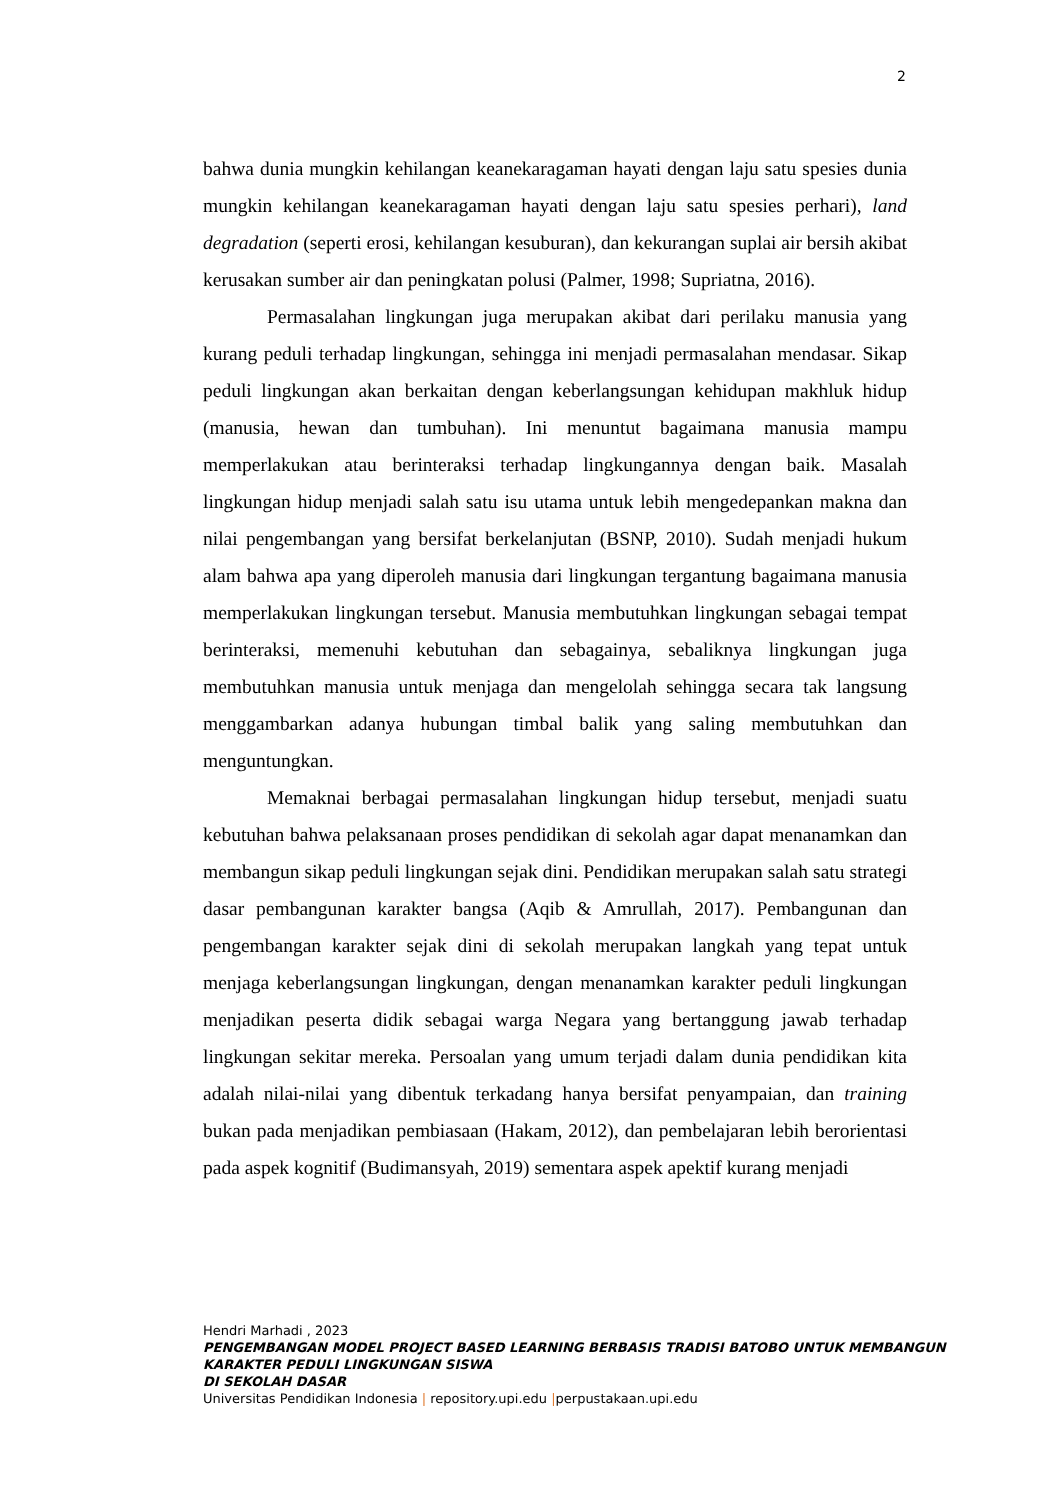2
bahwa dunia mungkin kehilangan keanekaragaman hayati dengan laju satu spesies dunia mungkin kehilangan keanekaragaman hayati dengan laju satu spesies perhari), land degradation (seperti erosi, kehilangan kesuburan), dan kekurangan suplai air bersih akibat kerusakan sumber air dan peningkatan polusi (Palmer, 1998; Supriatna, 2016).
Permasalahan lingkungan juga merupakan akibat dari perilaku manusia yang kurang peduli terhadap lingkungan, sehingga ini menjadi permasalahan mendasar. Sikap peduli lingkungan akan berkaitan dengan keberlangsungan kehidupan makhluk hidup (manusia, hewan dan tumbuhan). Ini menuntut bagaimana manusia mampu memperlakukan atau berinteraksi terhadap lingkungannya dengan baik. Masalah lingkungan hidup menjadi salah satu isu utama untuk lebih mengedepankan makna dan nilai pengembangan yang bersifat berkelanjutan (BSNP, 2010). Sudah menjadi hukum alam bahwa apa yang diperoleh manusia dari lingkungan tergantung bagaimana manusia memperlakukan lingkungan tersebut. Manusia membutuhkan lingkungan sebagai tempat berinteraksi, memenuhi kebutuhan dan sebagainya, sebaliknya lingkungan juga membutuhkan manusia untuk menjaga dan mengelolah sehingga secara tak langsung menggambarkan adanya hubungan timbal balik yang saling membutuhkan dan menguntungkan.
Memaknai berbagai permasalahan lingkungan hidup tersebut, menjadi suatu kebutuhan bahwa pelaksanaan proses pendidikan di sekolah agar dapat menanamkan dan membangun sikap peduli lingkungan sejak dini. Pendidikan merupakan salah satu strategi dasar pembangunan karakter bangsa (Aqib & Amrullah, 2017). Pembangunan dan pengembangan karakter sejak dini di sekolah merupakan langkah yang tepat untuk menjaga keberlangsungan lingkungan, dengan menanamkan karakter peduli lingkungan menjadikan peserta didik sebagai warga Negara yang bertanggung jawab terhadap lingkungan sekitar mereka. Persoalan yang umum terjadi dalam dunia pendidikan kita adalah nilai-nilai yang dibentuk terkadang hanya bersifat penyampaian, dan training bukan pada menjadikan pembiasaan (Hakam, 2012), dan pembelajaran lebih berorientasi pada aspek kognitif (Budimansyah, 2019) sementara aspek apektif kurang menjadi
Hendri Marhadi , 2023
PENGEMBANGAN MODEL PROJECT BASED LEARNING BERBASIS TRADISI BATOBO UNTUK MEMBANGUN KARAKTER PEDULI LINGKUNGAN SISWA
DI SEKOLAH DASAR
Universitas Pendidikan Indonesia | repository.upi.edu |perpustakaan.upi.edu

───

TO DO: All of the records above should be returned exactly, though the pictures should not.

ANSWER AREA:
2
bahwa dunia mungkin kehilangan keanekaragaman hayati dengan laju satu spesies dunia mungkin kehilangan keanekaragaman hayati dengan laju satu spesies perhari), land degradation (seperti erosi, kehilangan kesuburan), dan kekurangan suplai air bersih akibat kerusakan sumber air dan peningkatan polusi (Palmer, 1998; Supriatna, 2016).
Permasalahan lingkungan juga merupakan akibat dari perilaku manusia yang kurang peduli terhadap lingkungan, sehingga ini menjadi permasalahan mendasar. Sikap peduli lingkungan akan berkaitan dengan keberlangsungan kehidupan makhluk hidup (manusia, hewan dan tumbuhan). Ini menuntut bagaimana manusia mampu memperlakukan atau berinteraksi terhadap lingkungannya dengan baik. Masalah lingkungan hidup menjadi salah satu isu utama untuk lebih mengedepankan makna dan nilai pengembangan yang bersifat berkelanjutan (BSNP, 2010). Sudah menjadi hukum alam bahwa apa yang diperoleh manusia dari lingkungan tergantung bagaimana manusia memperlakukan lingkungan tersebut. Manusia membutuhkan lingkungan sebagai tempat berinteraksi, memenuhi kebutuhan dan sebagainya, sebaliknya lingkungan juga membutuhkan manusia untuk menjaga dan mengelolah sehingga secara tak langsung menggambarkan adanya hubungan timbal balik yang saling membutuhkan dan menguntungkan.
Memaknai berbagai permasalahan lingkungan hidup tersebut, menjadi suatu kebutuhan bahwa pelaksanaan proses pendidikan di sekolah agar dapat menanamkan dan membangun sikap peduli lingkungan sejak dini. Pendidikan merupakan salah satu strategi dasar pembangunan karakter bangsa (Aqib & Amrullah, 2017). Pembangunan dan pengembangan karakter sejak dini di sekolah merupakan langkah yang tepat untuk menjaga keberlangsungan lingkungan, dengan menanamkan karakter peduli lingkungan menjadikan peserta didik sebagai warga Negara yang bertanggung jawab terhadap lingkungan sekitar mereka. Persoalan yang umum terjadi dalam dunia pendidikan kita adalah nilai-nilai yang dibentuk terkadang hanya bersifat penyampaian, dan training bukan pada menjadikan pembiasaan (Hakam, 2012), dan pembelajaran lebih berorientasi pada aspek kognitif (Budimansyah, 2019) sementara aspek apektif kurang menjadi
Hendri Marhadi , 2023
PENGEMBANGAN MODEL PROJECT BASED LEARNING BERBASIS TRADISI BATOBO UNTUK MEMBANGUN KARAKTER PEDULI LINGKUNGAN SISWA
DI SEKOLAH DASAR
Universitas Pendidikan Indonesia | repository.upi.edu |perpustakaan.upi.edu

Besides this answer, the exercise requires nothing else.